Appellant heeft een deskundigenrapport van verzekeringsarts L. Greveling-Fockens ingediend. De kosten die appellant in dit verband redelijkerwijs heeft moeten maken komen gedeeltelijk voor vergoeding in aanmerking. De werkzaamheden van de verzekeringsarts (14,50 uren) worden vergoed conform het Besluit tarieven in strafzaken 2003. Er wordt daarbij uitgegaan van een maximaal uurtarief van € 136,19 (in 2022). Dit betekent dat voor de werkzaamheden een bedrag van € 1.974,76 wordt vergoed.
De totale proceskostenveroordeling bedraagt € 3.724,76.

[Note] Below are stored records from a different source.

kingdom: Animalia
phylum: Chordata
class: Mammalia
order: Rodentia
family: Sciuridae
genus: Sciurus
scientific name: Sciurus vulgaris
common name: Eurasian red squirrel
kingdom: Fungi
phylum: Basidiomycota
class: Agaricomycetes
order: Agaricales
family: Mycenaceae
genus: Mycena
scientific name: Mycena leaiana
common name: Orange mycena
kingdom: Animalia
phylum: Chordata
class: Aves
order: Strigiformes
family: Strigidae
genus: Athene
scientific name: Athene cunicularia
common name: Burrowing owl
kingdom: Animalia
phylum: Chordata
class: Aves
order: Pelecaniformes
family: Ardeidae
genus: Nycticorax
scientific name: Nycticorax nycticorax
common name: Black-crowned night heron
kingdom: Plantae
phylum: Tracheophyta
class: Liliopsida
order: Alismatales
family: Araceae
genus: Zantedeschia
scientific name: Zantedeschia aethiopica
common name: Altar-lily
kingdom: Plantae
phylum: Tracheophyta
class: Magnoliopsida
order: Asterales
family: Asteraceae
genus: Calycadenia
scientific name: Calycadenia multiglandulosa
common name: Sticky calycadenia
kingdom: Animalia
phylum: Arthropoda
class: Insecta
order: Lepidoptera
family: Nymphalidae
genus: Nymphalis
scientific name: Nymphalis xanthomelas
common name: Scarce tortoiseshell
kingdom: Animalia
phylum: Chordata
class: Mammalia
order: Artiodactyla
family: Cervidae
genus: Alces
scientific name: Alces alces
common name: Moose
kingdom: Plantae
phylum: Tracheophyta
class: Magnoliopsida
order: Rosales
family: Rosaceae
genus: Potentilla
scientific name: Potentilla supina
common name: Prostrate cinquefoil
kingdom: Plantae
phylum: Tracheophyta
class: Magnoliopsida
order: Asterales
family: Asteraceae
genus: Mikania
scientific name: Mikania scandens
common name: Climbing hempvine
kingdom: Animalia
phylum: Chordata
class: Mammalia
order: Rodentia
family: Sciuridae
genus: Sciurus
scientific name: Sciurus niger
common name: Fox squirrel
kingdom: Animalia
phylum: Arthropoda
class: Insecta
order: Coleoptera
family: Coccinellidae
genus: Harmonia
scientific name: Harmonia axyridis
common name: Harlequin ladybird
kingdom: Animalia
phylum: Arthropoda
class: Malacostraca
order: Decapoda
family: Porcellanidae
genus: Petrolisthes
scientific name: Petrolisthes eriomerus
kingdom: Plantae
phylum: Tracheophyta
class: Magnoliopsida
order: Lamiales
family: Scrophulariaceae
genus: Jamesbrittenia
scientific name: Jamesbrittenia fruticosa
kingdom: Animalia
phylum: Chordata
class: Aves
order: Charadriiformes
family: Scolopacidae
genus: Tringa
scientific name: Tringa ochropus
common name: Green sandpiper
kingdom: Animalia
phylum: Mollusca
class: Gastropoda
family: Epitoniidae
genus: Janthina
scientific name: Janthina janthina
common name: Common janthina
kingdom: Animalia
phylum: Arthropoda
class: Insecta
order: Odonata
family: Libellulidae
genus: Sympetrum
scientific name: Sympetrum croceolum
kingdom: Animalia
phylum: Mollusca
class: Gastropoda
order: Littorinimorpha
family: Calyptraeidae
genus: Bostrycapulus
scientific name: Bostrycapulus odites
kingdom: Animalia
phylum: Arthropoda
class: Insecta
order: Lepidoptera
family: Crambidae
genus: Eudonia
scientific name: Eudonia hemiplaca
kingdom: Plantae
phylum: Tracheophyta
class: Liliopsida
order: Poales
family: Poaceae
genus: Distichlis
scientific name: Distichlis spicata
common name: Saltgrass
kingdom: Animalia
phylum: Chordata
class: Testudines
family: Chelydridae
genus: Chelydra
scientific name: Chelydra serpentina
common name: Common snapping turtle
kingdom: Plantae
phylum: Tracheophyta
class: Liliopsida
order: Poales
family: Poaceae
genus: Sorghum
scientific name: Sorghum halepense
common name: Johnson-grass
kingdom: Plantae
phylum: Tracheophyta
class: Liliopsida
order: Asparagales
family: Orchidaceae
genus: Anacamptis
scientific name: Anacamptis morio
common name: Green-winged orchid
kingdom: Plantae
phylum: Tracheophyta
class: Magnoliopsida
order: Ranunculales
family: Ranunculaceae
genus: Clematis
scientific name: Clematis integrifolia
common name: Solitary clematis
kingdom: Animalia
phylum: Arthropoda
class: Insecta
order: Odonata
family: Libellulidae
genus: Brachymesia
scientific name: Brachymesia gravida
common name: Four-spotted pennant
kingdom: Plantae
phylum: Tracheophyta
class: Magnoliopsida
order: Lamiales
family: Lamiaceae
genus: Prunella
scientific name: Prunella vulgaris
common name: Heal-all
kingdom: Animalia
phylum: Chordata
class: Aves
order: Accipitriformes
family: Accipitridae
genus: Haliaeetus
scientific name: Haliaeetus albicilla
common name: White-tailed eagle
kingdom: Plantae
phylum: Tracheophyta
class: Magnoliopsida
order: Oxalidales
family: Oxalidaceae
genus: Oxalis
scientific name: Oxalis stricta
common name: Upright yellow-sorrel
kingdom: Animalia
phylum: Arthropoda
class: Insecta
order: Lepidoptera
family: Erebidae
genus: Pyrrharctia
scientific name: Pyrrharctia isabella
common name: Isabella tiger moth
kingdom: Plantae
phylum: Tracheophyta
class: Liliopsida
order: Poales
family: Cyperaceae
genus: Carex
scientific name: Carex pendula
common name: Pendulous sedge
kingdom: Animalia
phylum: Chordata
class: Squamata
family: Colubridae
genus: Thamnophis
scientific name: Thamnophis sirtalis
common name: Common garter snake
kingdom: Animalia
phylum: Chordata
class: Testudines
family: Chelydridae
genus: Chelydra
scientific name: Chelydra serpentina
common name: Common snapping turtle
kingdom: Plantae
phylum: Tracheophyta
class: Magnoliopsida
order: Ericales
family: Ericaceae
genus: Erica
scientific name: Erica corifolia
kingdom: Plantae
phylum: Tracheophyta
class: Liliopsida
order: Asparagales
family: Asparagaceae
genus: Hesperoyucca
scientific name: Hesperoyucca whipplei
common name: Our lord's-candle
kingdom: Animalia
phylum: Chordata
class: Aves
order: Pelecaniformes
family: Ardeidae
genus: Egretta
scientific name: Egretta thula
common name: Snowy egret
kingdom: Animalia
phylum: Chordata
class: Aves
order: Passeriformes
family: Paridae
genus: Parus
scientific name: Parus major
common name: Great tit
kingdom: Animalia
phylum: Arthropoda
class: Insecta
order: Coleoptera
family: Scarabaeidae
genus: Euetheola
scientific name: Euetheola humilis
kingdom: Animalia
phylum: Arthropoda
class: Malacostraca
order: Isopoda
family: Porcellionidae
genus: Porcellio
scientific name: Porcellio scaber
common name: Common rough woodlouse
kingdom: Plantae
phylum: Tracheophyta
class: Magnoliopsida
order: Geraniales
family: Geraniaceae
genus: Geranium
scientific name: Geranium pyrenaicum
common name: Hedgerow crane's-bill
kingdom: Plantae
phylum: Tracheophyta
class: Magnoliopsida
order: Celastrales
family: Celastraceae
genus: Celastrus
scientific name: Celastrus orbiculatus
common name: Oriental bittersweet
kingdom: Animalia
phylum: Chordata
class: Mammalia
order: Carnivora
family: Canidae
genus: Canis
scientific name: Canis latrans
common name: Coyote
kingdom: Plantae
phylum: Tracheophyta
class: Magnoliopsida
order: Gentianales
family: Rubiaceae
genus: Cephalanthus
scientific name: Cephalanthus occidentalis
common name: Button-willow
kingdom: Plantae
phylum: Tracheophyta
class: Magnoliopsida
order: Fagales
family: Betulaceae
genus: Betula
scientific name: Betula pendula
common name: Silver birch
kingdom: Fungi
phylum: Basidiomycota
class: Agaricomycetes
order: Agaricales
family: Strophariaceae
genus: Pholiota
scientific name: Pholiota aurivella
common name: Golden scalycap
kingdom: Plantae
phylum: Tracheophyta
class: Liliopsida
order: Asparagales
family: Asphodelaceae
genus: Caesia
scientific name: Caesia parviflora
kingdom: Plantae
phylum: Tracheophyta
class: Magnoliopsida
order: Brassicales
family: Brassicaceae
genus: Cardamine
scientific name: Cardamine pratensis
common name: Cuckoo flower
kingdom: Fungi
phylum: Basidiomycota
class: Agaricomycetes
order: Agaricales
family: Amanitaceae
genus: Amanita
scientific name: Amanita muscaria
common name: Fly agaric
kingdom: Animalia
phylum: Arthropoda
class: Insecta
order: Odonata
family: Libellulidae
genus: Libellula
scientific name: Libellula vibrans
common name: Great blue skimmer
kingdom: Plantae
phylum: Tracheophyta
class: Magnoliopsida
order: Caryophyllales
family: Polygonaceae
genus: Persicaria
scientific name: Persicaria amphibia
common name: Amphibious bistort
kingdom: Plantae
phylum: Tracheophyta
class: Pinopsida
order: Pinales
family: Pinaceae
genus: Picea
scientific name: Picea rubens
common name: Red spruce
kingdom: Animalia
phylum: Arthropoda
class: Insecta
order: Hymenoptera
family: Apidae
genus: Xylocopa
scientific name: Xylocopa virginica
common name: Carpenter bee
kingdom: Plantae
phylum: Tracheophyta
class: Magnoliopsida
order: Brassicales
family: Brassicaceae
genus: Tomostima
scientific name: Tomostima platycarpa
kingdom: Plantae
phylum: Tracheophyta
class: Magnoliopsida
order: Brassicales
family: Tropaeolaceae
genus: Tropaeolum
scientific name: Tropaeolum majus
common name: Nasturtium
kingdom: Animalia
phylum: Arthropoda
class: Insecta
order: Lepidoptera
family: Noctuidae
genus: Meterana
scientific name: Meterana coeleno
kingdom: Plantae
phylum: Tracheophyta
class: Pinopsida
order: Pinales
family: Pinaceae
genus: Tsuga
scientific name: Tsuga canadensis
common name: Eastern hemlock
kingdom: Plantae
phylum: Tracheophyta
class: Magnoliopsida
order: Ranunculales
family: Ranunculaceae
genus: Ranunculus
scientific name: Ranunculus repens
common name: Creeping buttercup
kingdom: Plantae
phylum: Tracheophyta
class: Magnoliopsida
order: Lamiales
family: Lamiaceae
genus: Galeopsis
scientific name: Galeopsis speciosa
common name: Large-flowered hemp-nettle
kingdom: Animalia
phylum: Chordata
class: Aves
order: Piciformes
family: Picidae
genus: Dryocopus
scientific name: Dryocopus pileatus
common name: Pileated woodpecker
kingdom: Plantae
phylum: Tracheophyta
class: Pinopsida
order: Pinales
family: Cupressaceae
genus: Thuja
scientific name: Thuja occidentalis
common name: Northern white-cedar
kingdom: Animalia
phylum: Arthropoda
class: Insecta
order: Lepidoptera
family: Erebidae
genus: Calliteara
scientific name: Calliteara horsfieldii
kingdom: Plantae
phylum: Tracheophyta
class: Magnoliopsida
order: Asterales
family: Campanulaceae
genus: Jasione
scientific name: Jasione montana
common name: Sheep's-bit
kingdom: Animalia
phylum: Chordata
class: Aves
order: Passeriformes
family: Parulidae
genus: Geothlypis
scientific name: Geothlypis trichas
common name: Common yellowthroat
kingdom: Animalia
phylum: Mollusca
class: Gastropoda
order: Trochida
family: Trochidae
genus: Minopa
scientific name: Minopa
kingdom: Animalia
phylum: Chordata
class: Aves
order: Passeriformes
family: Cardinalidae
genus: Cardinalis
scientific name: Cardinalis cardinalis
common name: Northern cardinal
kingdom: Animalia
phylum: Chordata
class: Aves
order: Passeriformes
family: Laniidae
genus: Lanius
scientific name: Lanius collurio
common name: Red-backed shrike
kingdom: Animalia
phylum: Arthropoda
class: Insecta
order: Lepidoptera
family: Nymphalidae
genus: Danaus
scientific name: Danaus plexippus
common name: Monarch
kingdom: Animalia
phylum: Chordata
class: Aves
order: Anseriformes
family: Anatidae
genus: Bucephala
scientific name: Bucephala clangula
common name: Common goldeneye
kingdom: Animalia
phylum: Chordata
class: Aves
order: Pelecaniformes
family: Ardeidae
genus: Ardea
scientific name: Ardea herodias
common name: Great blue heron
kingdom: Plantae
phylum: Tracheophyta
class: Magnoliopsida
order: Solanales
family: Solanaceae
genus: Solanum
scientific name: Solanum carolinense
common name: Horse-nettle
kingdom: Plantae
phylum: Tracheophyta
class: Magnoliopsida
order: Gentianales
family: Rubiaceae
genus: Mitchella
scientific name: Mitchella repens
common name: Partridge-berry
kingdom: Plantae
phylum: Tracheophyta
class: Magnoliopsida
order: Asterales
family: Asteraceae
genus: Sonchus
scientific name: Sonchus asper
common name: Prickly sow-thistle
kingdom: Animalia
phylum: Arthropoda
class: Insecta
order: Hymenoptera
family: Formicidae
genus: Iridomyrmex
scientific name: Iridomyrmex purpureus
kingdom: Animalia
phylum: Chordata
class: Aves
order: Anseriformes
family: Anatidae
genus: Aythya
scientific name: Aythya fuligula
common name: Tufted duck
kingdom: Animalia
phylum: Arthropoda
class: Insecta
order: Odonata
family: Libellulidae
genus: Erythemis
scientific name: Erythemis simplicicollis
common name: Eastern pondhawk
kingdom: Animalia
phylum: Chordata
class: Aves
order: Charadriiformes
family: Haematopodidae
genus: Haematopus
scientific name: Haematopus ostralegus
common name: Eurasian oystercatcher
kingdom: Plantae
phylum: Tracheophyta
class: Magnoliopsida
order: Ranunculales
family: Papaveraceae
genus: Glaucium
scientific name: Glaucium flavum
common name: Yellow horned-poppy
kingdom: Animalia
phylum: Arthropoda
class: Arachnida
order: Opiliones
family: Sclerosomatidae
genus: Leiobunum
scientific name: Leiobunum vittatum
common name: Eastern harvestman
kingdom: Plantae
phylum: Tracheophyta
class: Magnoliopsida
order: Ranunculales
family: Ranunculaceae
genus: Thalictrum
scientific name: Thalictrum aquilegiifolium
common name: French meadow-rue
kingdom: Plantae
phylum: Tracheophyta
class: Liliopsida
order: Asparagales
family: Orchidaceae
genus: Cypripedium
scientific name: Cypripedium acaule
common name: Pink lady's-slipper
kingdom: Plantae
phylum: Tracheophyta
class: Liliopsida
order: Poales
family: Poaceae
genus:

Tevens zal het Uwv worden veroordeeld tot vergoeding van het betaalde griffierecht. Dat griffierecht bedraagt in totaal € 185,-.

BESLISSING

De Centrale Raad van Beroep
- veroordeelt het Uwv in de kosten van appellant tot een bedrag van € 3.724,76;
- bepaalt dat het Uwv het door appellant beroep en hoger beroep betaalde griffierecht van
€ 185,- vergoedt.
Deze uitspraak is gedaan door S. Wijna, in tegenwoordigheid van D. Schaap als griffier. De beslissing is uitgesproken in het openbaar op 27 juni 2024.